Joining or creating an organisation
Be the first to set up your organisation, or join one that already exists.
Because every raffle belongs to an organisation, your first real step is getting into the right one. There are a few ways in, depending on your situation — join one, create one, or run a raffle on behalf of a group you're not part of.
Join an organisation that already exists
If someone from your group has already set up your organisation on RaffleLink, don't create a second one — ask them to invite you instead. They can send an invitation to your email, and you'll join with the role they choose for you.
This keeps everything — raffles, history, payouts, and your public page — together in one place.
Check before you create
Before creating an organisation, check whether a teammate has already made one. Two organisations for the same group splits your raffles and your reputation across two pages, and it's fiddly to untangle later. When in doubt, ask around first.
Create the organisation (if you're first)
If no one from your group is on RaffleLink yet, you'll be the one to create it. You'll add a few details about the organisation, set up your public profile, and add a bank account so proceeds can reach you.
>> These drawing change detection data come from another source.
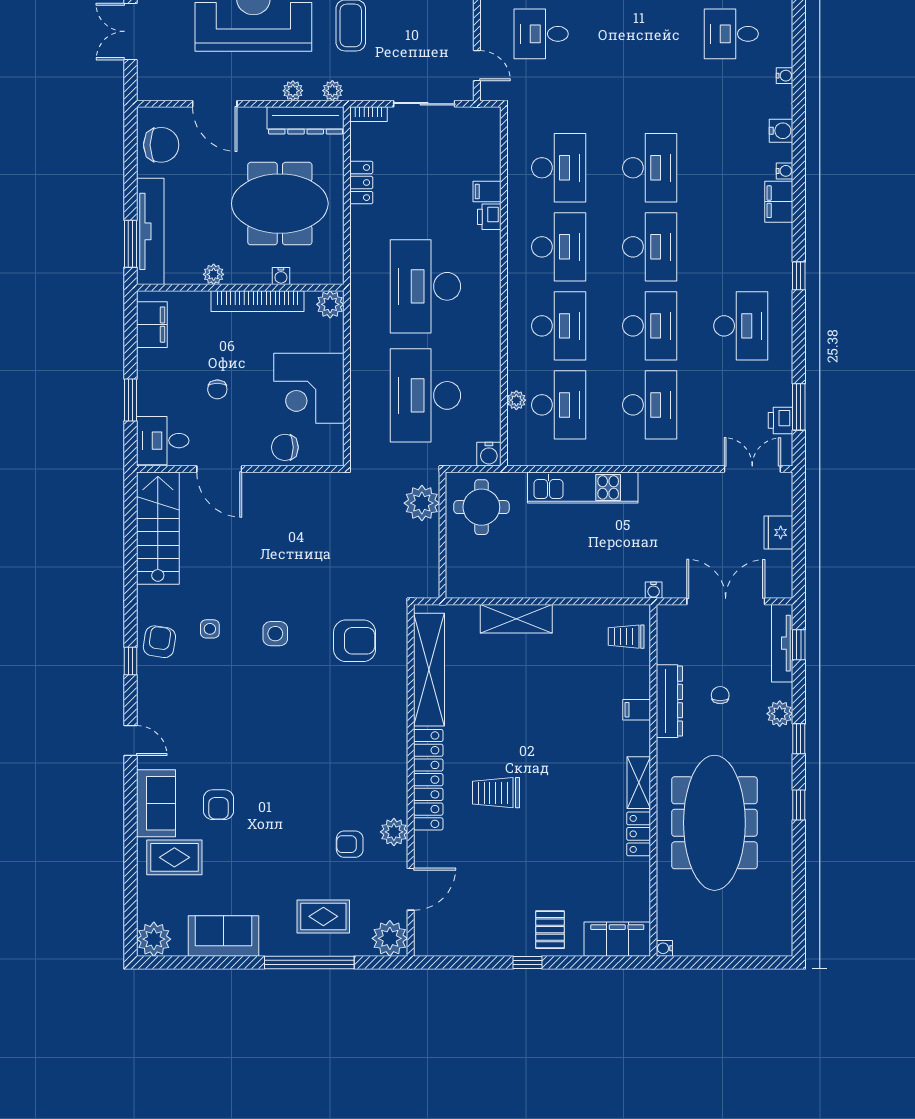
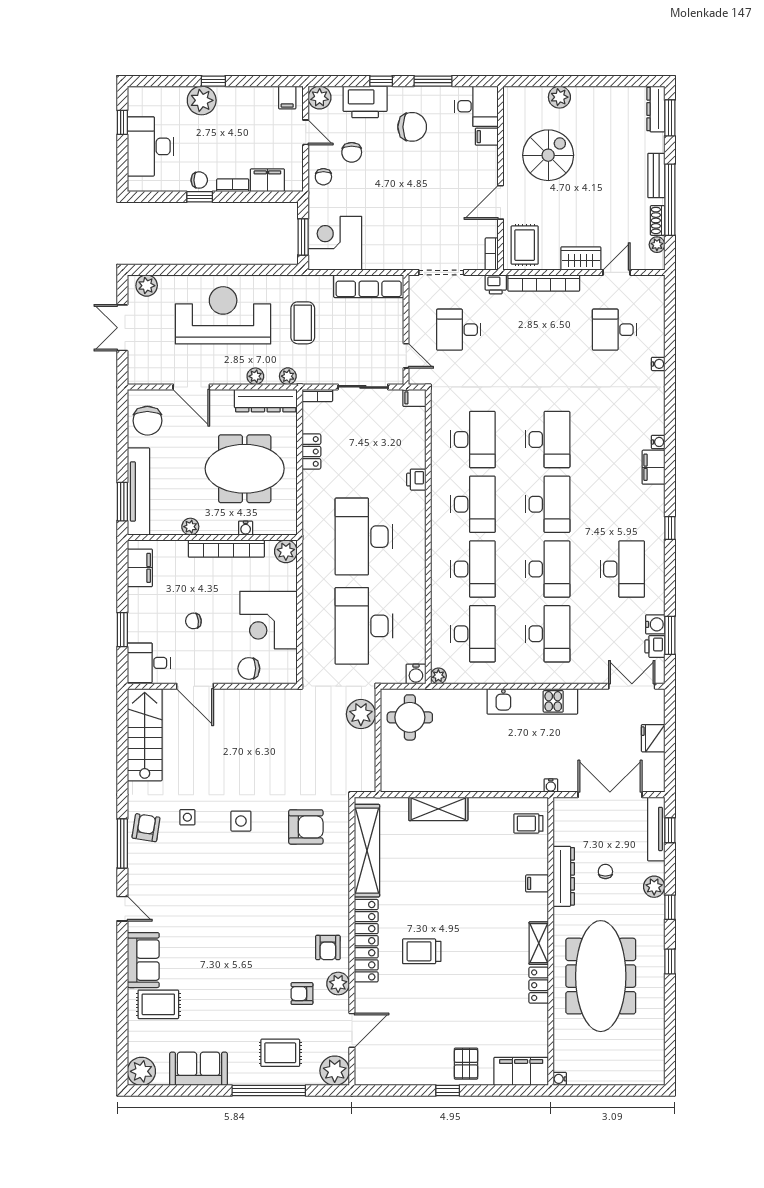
water cooler: (781, 131) -> (655, 624), moved
chair: (161, 145) -> (147, 421), turned 90
filing cabinet: (487, 192) -> (414, 398), moved
chair: (217, 389) -> (193, 621), turned 84
plant: (516, 400) -> (438, 676), moved
kitchen unit: (583, 487) -> (532, 701), moved
window: (130, 661) -> (122, 844), width x2.17
armchair: (219, 805) -> (328, 948), moved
Once it's created, you can invite the rest of your team and decide what each person can do. See Set up your organisation and Team and permissions for the details.
Not part of the organisation at all?
If you're fundraising on behalf of a group you're not part of — say you're an individual or business raising money for a charity — the path is different, and which one you take depends on whether that organisation is already on RaffleLink:
- They're already on RaffleLink → ask them to add you as an affiliate, and you can run raffles for them. See Fundraising for an organisation.
- They're not on RaffleLink yet → you can still run a one-off raffle for them, once they authorise it by signing a Letter of Authority. See Run a raffle for another organisation.
Either way, it matters who ends up owning the account — the organisation should own its own presence and its proceeds.